Romans


Emmanuel Adely

Les Cintres


1993
ISBN : 9782707314604
10.65 €


C'est peut-être la proximité contagieuse des ruines romaines qui faisait que la maison s'écroulait à son tour. À l'intérieur, les êtres avaient l'allure d'ombres solides et silencieuses, et très vite je n'ai plus déterminé qui s'effondrait de la femme ou de sa maison. Les murs tenaient par miracle. La femme est tombée. Tout était trop vieux sans doute. Il aurait fallu d'énormes sommes, ça se chiffrait en millions. Alors j'ai été ce qu'ils ont voulu que je sois, une silhouette qu'on habille, un cintre. J'ai tout tenté. J'ai cru repeupler toutes les pièces. J'ai tout fait pour que la femme meure là. J'aurais fait pire si j'avais pu.

Jean-Pierre Tison (Lire, décembre 1993)

 Dans une vieille ville française, un fils de famille - le narrateur – se prostitue pour sauver le palais de ses ancêtres. Qui s'écroule. Il reçoit sa clientèle dans le palais même, où vivent avec lui sa grand-mère et sa tante. Mais sous prétexte que la grand-mère aura plus de confort dans un appartement, les frères du dévoué narrateur essaient de vendre la bâtisse. Pour fêter une inondation qui noie tous les espoirs de vente, le narrateur sort de penderies oubliées les costumes, les corsages, les uniformes de la famille. Et la nuit, travestis dans les défroques familiales, des soldats font danser au salon " toute la généalogie sur au moins deux cents ans ”. À trente et un ans, Emmanuel Adely fait ses premiers pas littéraires dans une chorégraphie classique. 

(Lu, janvier 1994)

  Où trouve-t-on des cintres ? Dans une maison, dans un théâtre. Pour le narrateur des Cintres – premier roman d'Emmanuel Adely –, tout se joue dans cette double nature d'une vieille demeure familiale, située dans la grand-rue d'une petites ville de province, entre les ruines romaines et la caserne grise. Côté cour, des pièces abandonnées, des murs délabrés habités – si peu – par la grand-mère et la tante du narrateur. Côté jardin, la tour centrale où, dans les décors pompeux d'une époque révolue, l'acteur clef de ce drame, Janus à deux visages, se donne soir après soir aux jeunes recrues de la caserne toute proche. Son corps aux hommes, à la maison son âme : c'est ainsi qu'il a choisi de vivre, payant de sa chute le relèvement des vieilles pierres.

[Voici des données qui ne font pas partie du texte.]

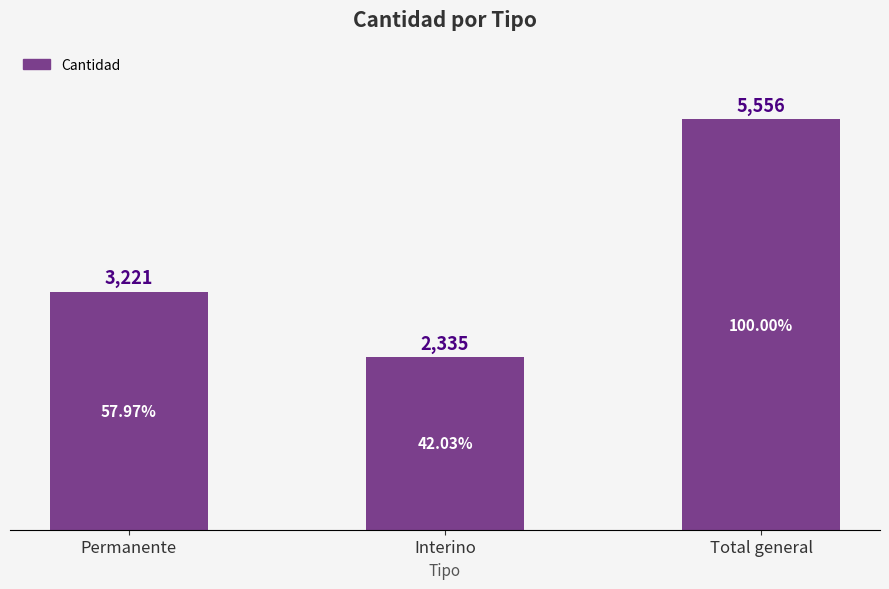

What is the change in value from Permanente to Interino?

-886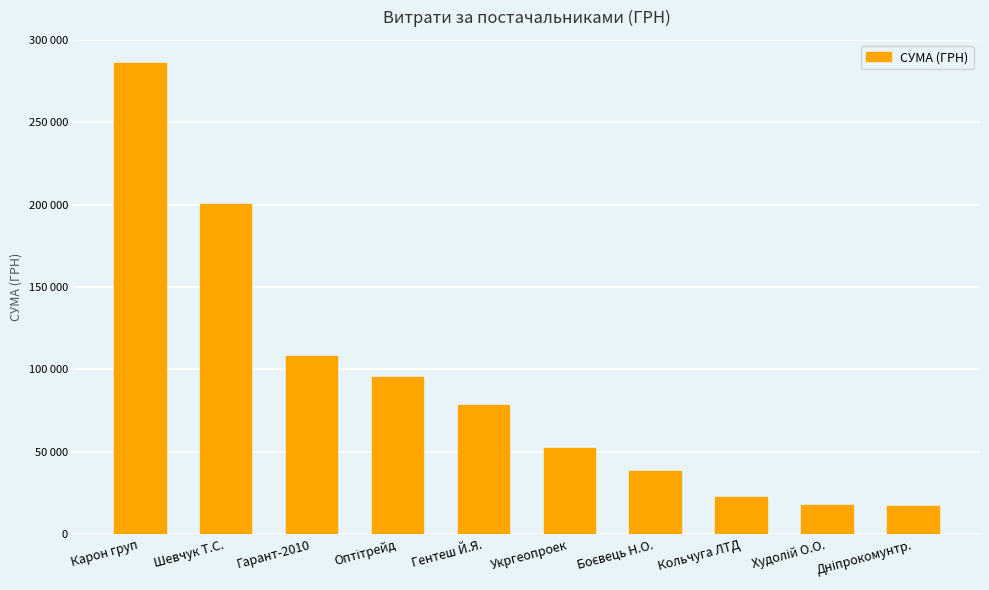

Where does the data first go above 78432?

Карон груп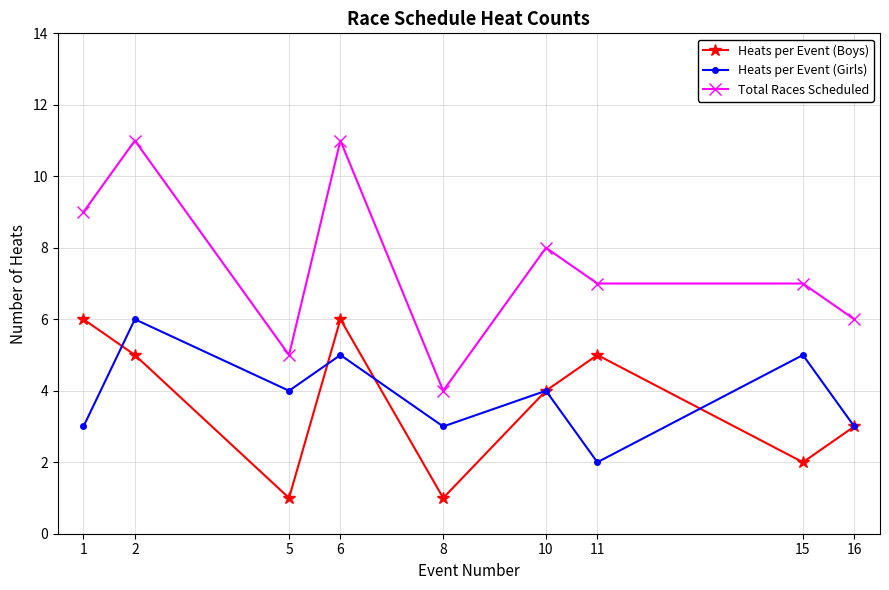

True or false: Heats per Event (Boys) has more than 0 interior local peaks.

True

La scène des Cintres est ainsi partagée en deux espaces clos. Dans l'ombre, la mort gagne lentement du terrain sur “ la femme ” et “ sa fille ” – des fantômes sans prénoms –, tandis que le silence et le temps qui passe sans bruit continuent de saper les fondations de la bâtisse. Le narrateur est témoin de ce lent écroulement : “ Toutes deux se raccrochent à un passé que je ne connais pas et que par nostalgie j'essaie de perpétuer ; parfois je l'invente, je le réécris, je le transforme à mon gré, par tous les biais je tente de m'inscrire dans cette histoire, par le sang et par les rites, de façon désespérée. ” À quelques mètres de là, mais dans un monde de costumes et de décors, il refuse d'abandonner ces femmes à l'oubli et la maison aux banquiers qui rêvent d'y établir une succursale. Chaque nuit il rejoue la triste pièce de sa volontaire déchéance dans les étreintes rapides et brutales de soldats sans états d'âme. C'est pourtant de ce côté-ci de la scène qu'est la vie, de ce côté qu'on ment le moins, dans ce théâtre où les mots et les gestes répétés nuit après nuit mettent en scène la vérité.

Un jour, pourtant, la résignation l'emporte. L'humiliation renvoie cette prostitution vaine à sa crue nudité – à la réalité de la déchéance. Un amant vient troubler le jeu de l'acteur et le renvoyer à la vie : “ L'ouvrier a confondu mes histoires, mes rôles, bouleversé mes scénarios, il a fait que c'est moi qu'on abîme aujourd'hui, pas un cintre ni un costume. ”

L'écriture de ce premier roman est simple, presque dépouillée. Elle chorégraphie un ballet d'ombres. Ce ballet sombre est traversé d'éclairs sous la lumière blanche et crue desquels, soudain, la chair apparaît nue et crue.

Tel le passant qui s'arrête la nuit sur un trottoir, devant une maison, et observe la vie découpée dans le cadre des fenêtres où les rideaux ne sont pas tirés, le lecteur est pris malgré lui par ce spectacle qui ne dit rien d'autre que la vérité.